Try it:
Scan the entries below for the word "esantys" and copy every line where it turns up.

*** Records supplied Section Begins ***

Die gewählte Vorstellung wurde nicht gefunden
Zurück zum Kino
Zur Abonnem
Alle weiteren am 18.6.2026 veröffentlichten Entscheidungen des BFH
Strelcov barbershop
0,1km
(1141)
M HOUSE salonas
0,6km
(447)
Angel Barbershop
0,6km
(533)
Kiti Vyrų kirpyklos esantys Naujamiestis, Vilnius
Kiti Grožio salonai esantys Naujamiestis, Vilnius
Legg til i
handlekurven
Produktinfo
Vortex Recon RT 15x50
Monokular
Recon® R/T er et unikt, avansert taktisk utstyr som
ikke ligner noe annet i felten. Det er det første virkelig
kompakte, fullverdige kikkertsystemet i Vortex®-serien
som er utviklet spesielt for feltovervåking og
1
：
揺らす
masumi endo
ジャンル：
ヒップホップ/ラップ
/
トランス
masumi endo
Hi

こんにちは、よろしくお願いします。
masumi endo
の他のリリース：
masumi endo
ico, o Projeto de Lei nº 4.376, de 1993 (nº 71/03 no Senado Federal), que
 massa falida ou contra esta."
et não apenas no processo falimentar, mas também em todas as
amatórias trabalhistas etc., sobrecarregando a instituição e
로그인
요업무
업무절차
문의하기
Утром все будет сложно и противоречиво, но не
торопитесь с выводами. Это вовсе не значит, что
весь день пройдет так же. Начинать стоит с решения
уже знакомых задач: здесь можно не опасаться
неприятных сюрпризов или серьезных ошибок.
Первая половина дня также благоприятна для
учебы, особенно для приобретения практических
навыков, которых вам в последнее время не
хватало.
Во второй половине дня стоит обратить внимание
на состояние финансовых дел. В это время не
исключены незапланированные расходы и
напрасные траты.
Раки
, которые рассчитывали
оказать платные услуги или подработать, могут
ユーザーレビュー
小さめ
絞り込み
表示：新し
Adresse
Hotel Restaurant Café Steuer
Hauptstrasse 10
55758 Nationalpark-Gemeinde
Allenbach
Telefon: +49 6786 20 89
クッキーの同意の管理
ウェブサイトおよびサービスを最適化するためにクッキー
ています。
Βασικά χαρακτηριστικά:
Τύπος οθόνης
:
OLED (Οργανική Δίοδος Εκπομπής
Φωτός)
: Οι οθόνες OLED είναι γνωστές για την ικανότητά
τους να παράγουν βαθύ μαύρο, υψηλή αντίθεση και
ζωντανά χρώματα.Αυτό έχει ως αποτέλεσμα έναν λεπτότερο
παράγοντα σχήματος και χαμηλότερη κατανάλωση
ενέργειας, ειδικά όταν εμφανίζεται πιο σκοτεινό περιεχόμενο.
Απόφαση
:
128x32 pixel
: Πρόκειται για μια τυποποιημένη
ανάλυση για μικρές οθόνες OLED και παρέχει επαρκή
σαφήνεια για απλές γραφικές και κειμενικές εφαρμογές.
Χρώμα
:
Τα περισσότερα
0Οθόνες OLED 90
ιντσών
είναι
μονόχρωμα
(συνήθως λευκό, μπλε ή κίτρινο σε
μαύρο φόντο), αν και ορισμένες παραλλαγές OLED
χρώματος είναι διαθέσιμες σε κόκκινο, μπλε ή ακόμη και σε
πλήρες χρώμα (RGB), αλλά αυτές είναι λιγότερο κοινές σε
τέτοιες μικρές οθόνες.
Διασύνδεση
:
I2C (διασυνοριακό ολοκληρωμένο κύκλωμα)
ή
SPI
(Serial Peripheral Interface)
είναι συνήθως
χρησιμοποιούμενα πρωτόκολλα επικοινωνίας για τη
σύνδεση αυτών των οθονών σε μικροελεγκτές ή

*** Records supplied Section Ends ***

Reply:
Kiti Vyrų kirpyklos esantys Naujamiestis, Vilnius
Kiti Grožio salonai esantys Naujamiestis, Vilnius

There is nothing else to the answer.